Neuropsychological research has confirmed that multiple, complex, and concrete experiences are essential for meaningful teaching and learning. In their book, Making Connections: Teaching and the Human Brain, Caine and Caine (1991) examine in detail the way the brain learns. The authors suggest that in order to learn, the brain must be involved with “active processing” (p. 147). Caine and Caine describe active processing as “the consolidation and internalization of information, by the learner, in a way that is both personally meaningful and conceptually coherent. It is the path to understanding rather than to simple memory” (p. 147). Active processing assumes a person asks reflective questions about a learning experience: “What did I do?” “Why did I do it?” or “What did I learn?”
Cognitive theories of learning promoted a shift in educational philosophy and promoted the standards-based reforms that dictate all aspects of contemporary education in America. Lorrie Shepard (1989) summarized this shift in cognitive theory:
The notion that learning comes about by the accretion of little bits is outmoded learning theory.
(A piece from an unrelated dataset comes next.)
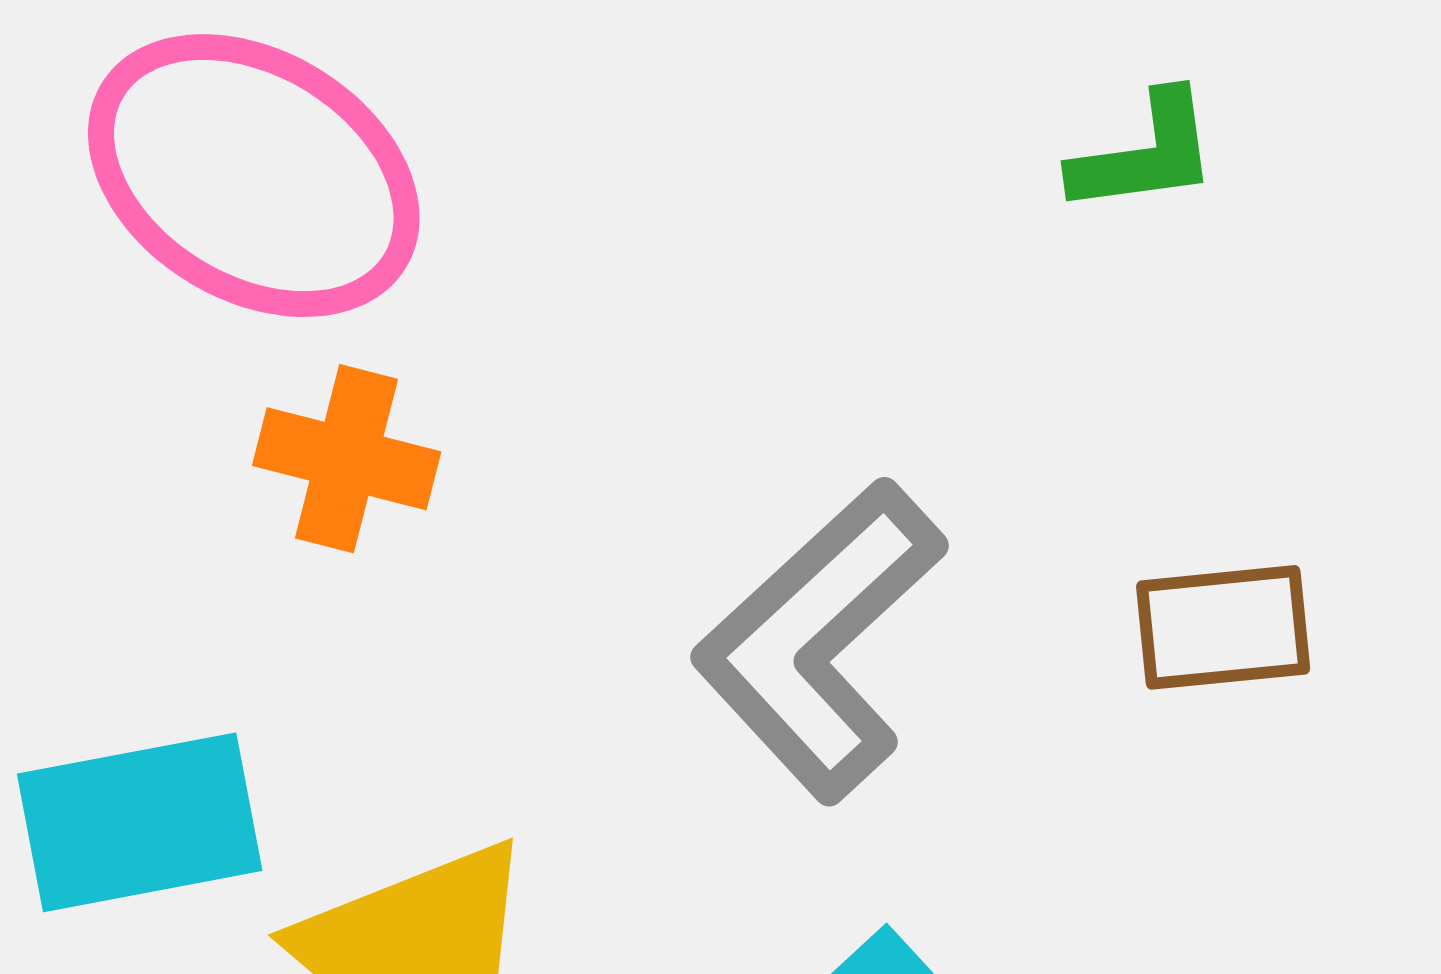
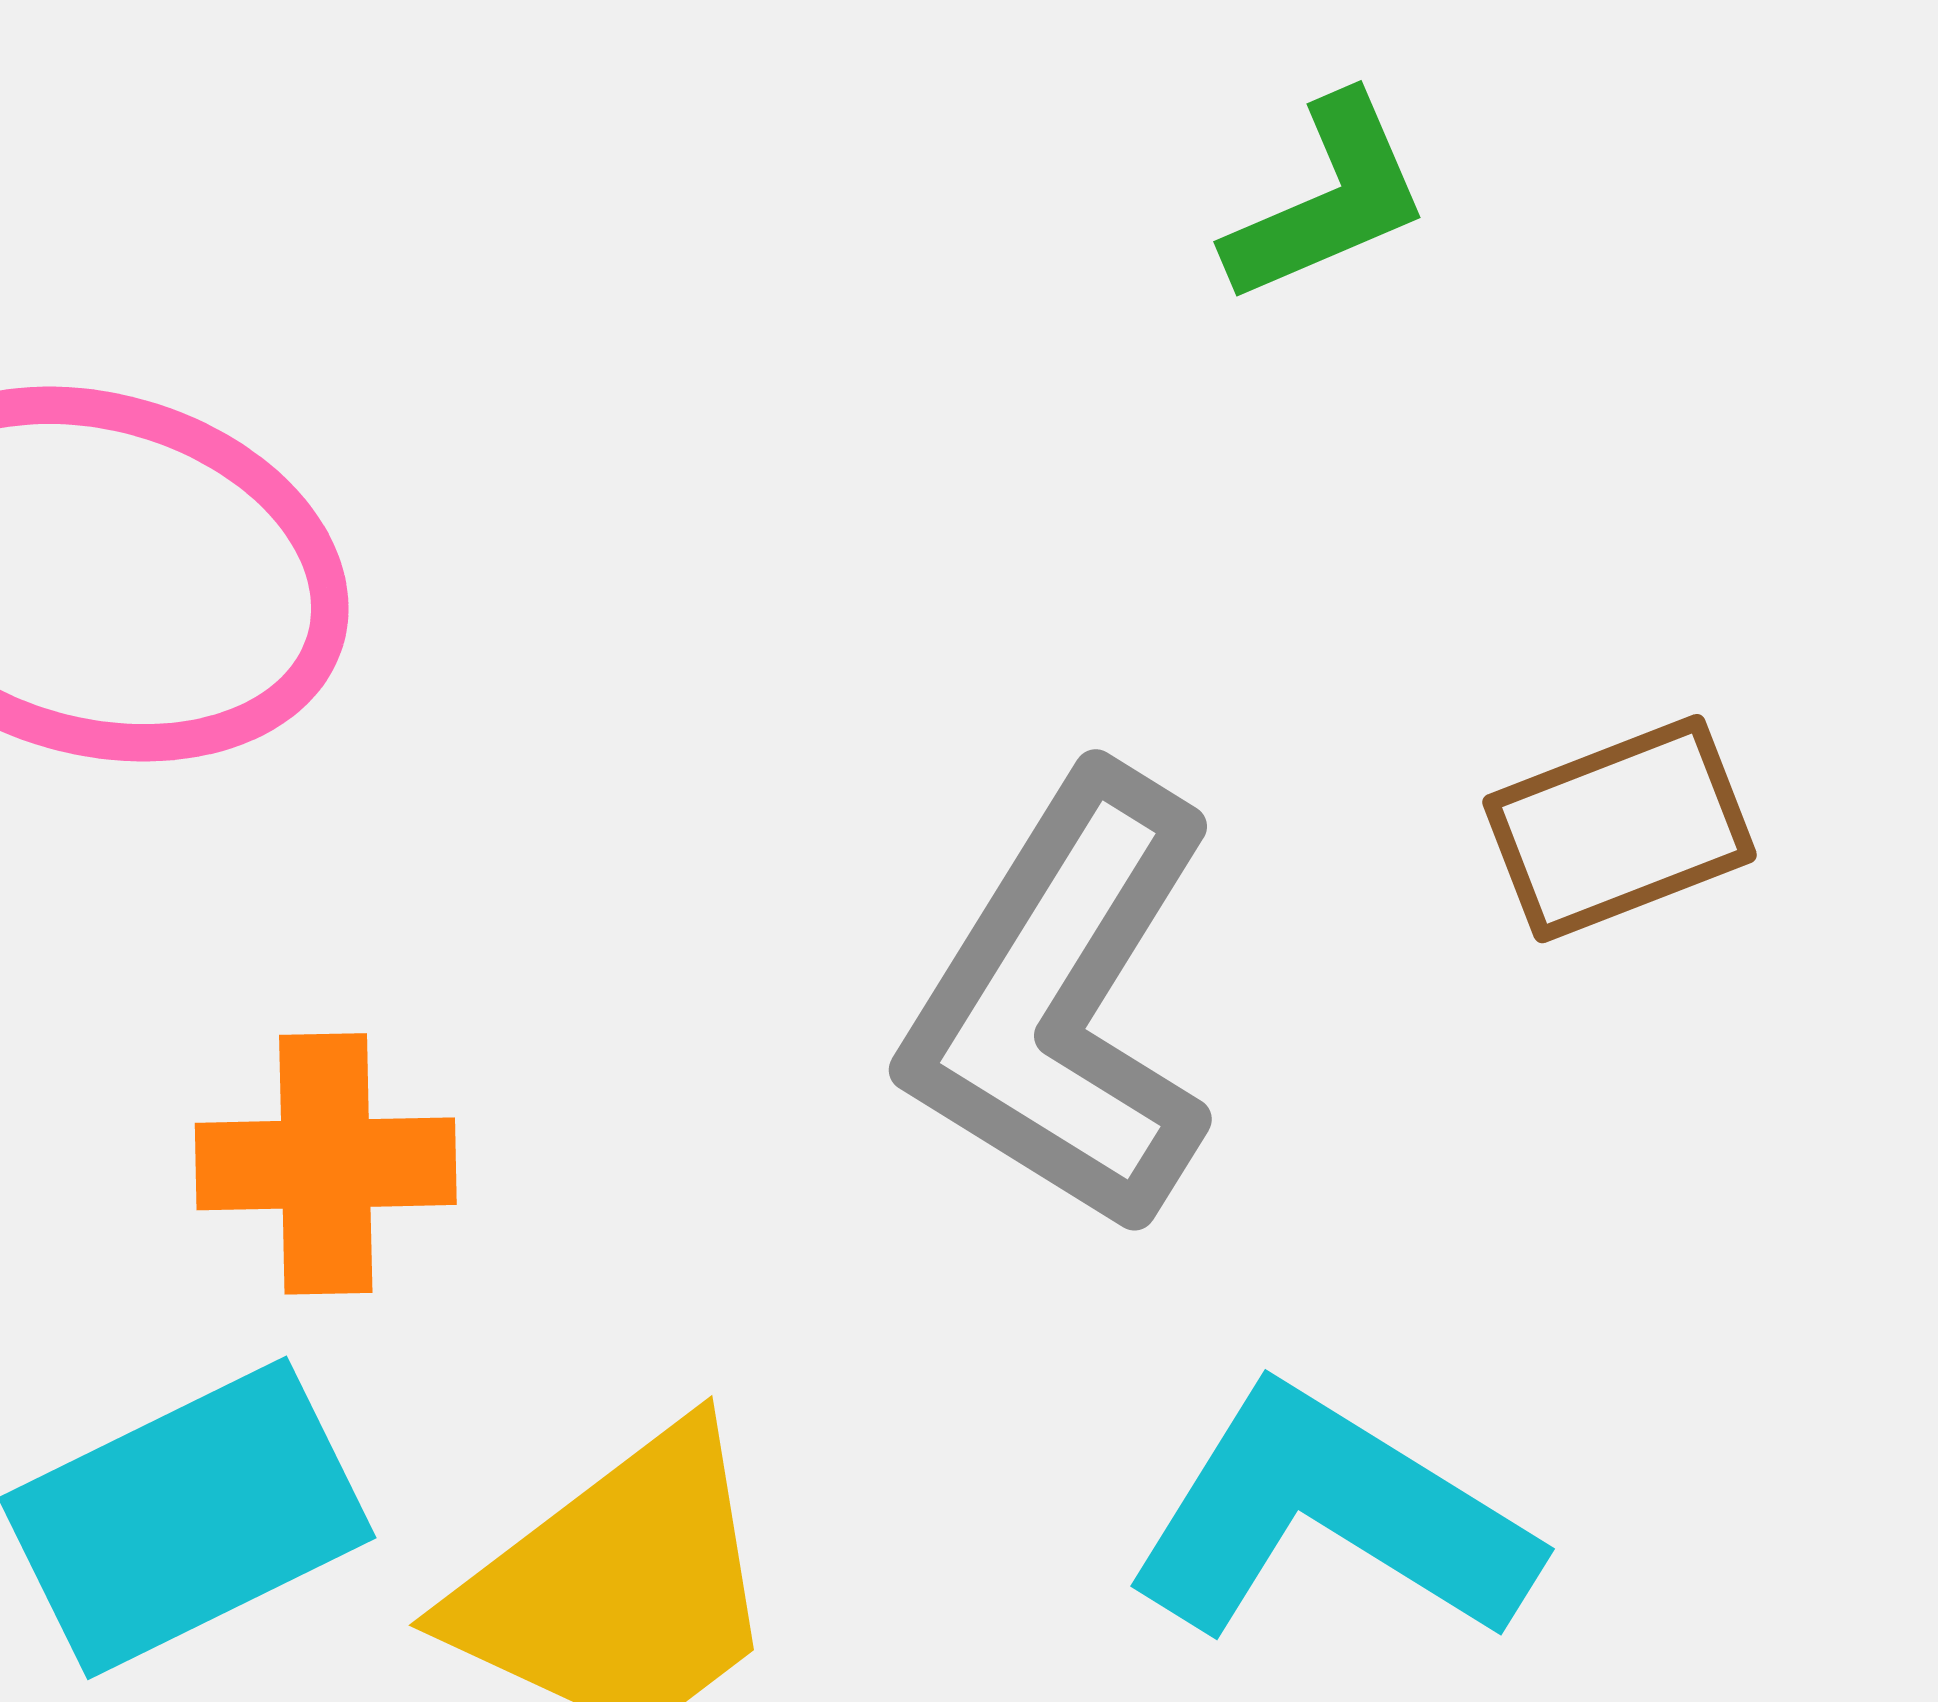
orange cross: (347, 459) -> (326, 1164), moved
Current models of learning based on cognitive psychology contend that learners gain understanding when they construct their own knowledge and develop their own cognitive maps of the interactions among facts and concepts [...]. Real learning cannot be spoon-fed one skill at a time. (p. 5)
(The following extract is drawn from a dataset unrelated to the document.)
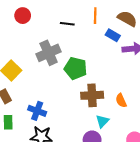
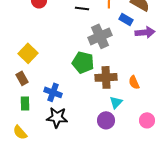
gray cross: (49, 53) -> (100, 36), moved
green pentagon: (75, 68) -> (83, 62), moved

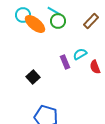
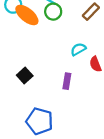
purple rectangle: (65, 62) -> (67, 81), moved, turned 32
Put simply, Shepard argues that if we want students to be able to solve open-ended problems and work cooperatively in groups, we should allow students to do so as part of their routine. According to Michaels (1988), “The clear message of reform is that we need to examine our basic philosophical beliefs about teaching, learning, the nature of human beings, and the kinds of environments that maximize growth for teachers and students alike” (p. 3).
Although Newmann and Wehlage (1993) developed their five standards of Authentic Instruction, they also pointed out that research at the time was not definitive about whether or not Authentic Instruction improves student learning more than traditional forms of instruction. They recommended that additional research be conducted to determine whether Authentic Instruction produces notable performance effects. Three studies in Washington State did just that, and have indeed found the links to academic achievement hypothesized by Newmann and Wehlage a decade earlier (Fouts, Brown & Thieman., 2002; Abbott & Fouts, 2003; Brown & Fouts, 2003).
Several studies (Baker, Gratama, Peterson, Thompson, 2010; Fouts, Brown & Thieman., 2002; Abbott & Fouts, 2003; Brown & Fouts, 2003) have revealed strong correlations between student achievement and the presence of Powerful Teaching and Learning in schools. These studies involved more than 15,000 classroom observations over an eight-year period. Powerful Teaching and Learning pulls together all of the theory and practice that aligns with an education system that seeks to educate all students. The purpose of the Facilitator Guide is to help teachers put the research into practice.